| DATA FOR ANALYSIS |
○ ○ ○

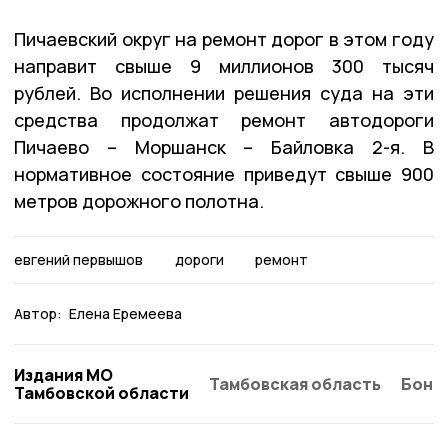
Пичаевский округ на ремонт дорог в этом году
направит свыше 9 миллионов 300 тысяч
рублей. Во исполнении решения суда на эти
средства продолжат ремонт автодороги
Пичаево – Моршанск – Байловка 2-я. В
нормативное состояние приведут свыше 900
метров дорожного полотна.
евгений первышов
дороги
ремонт
Автор:
Елена Еремеева
Издания МО
Тамбовская область
Бонд
Тамбовской области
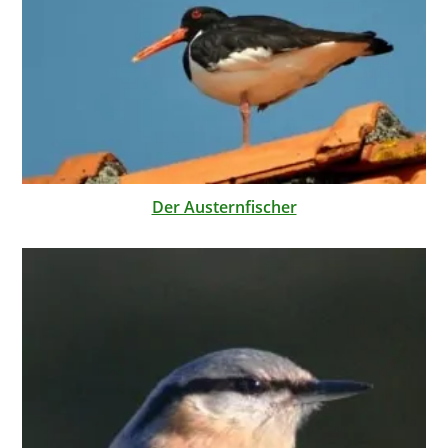
Der Austernfischer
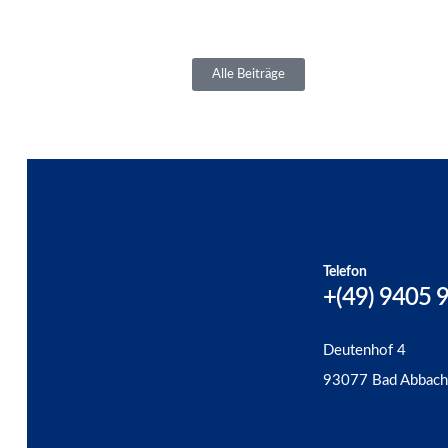
Alle Beiträge
Telefon
+(49) 9405 
Deutenhof 4
93077 Bad Abbach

○ ○ ○

| THE TASK |
Copy out the text of every row above verbatim, leaving out the pictures.

| SOLUTION TO THE EXERCISE |
Пичаевский округ на ремонт дорог в этом году
направит свыше 9 миллионов 300 тысяч
рублей. Во исполнении решения суда на эти
средства продолжат ремонт автодороги
Пичаево – Моршанск – Байловка 2-я. В
нормативное состояние приведут свыше 900
метров дорожного полотна.
евгений первышов
дороги
ремонт
Автор:
Елена Еремеева
Издания МО
Тамбовская область
Бонд
Тамбовской области
Der Austernfischer
Alle Beiträge
Telefon
+(49) 9405 
Deutenhof 4
93077 Bad Abbach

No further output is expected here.